Branching would seem to be the default reaction of a universe to events like time travel where you have at lease two possible outcomes. The difficulty would seem to be coming up with a way of preventing such behaviour, assuming something that basic to the universe could be prevented. That's what seems reasonable to me but I guess STXI doesn’t exactly confirm that and there isn't much likelihood we will find out in the next two movies.

It's just your statement made it seem non-branching methods of time travel have been confirmed and I think that's unclear.


Yeah, what's your opinion on different transporting? You know instead of beaming. Well other then ships etc.

Not sure that question is aimed at me, or what you have in mind, but branching would seem so fundamental it will be happening all the time and arriving in the past or future, by whatever method, will just be one of many triggers.
 
Why does it have to replace it? Can't there be multiple methods of time travel along with multiple effects? Sometimes you change the future, sometimes you don't.

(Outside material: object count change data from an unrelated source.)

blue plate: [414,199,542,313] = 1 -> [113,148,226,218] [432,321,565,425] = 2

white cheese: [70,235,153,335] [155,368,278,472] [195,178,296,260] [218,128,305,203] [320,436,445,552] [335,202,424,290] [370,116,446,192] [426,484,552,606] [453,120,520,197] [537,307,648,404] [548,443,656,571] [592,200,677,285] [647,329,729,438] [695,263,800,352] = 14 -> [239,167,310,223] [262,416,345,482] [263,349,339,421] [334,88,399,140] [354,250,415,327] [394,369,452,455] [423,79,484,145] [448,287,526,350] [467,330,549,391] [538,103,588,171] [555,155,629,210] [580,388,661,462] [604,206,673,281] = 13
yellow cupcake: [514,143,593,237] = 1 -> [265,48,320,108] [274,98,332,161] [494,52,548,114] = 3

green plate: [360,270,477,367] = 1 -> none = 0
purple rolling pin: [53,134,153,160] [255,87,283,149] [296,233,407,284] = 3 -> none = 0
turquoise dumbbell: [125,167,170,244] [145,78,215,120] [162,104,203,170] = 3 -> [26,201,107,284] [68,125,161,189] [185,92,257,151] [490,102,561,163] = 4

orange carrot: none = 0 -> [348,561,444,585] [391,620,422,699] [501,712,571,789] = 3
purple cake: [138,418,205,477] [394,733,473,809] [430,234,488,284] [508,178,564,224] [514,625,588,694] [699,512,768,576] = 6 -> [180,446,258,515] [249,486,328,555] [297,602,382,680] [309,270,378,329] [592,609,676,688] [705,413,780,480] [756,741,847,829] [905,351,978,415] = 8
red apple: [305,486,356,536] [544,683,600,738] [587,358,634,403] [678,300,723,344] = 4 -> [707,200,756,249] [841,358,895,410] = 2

Branching would seem to be the default reaction of a universe to events like time travel where you have at lease two possible outcomes. The difficulty would seem to be coming up with a way of preventing such behaviour, assuming something that basic to the universe could be prevented. That's what seems reasonable to me but I guess STXI doesn’t exactly confirm that and there isn't much likelihood we will find out in the next two movies.

It's just your statement made it seem non-branching methods of time travel have been confirmed and I think that's unclear.

In previous time travel episodes out heroes return to the same universe they left. In First Contact, the present changes due to the changes in the past. The Enterprise hadn't gone anywhere yet they saw the change on Earth. Once they went back and returned, the present was restored. They didn't return to the present where the Borg had taken over Earth. If the Borg going back in time had really created a new branch, the Enterprise would never have known it.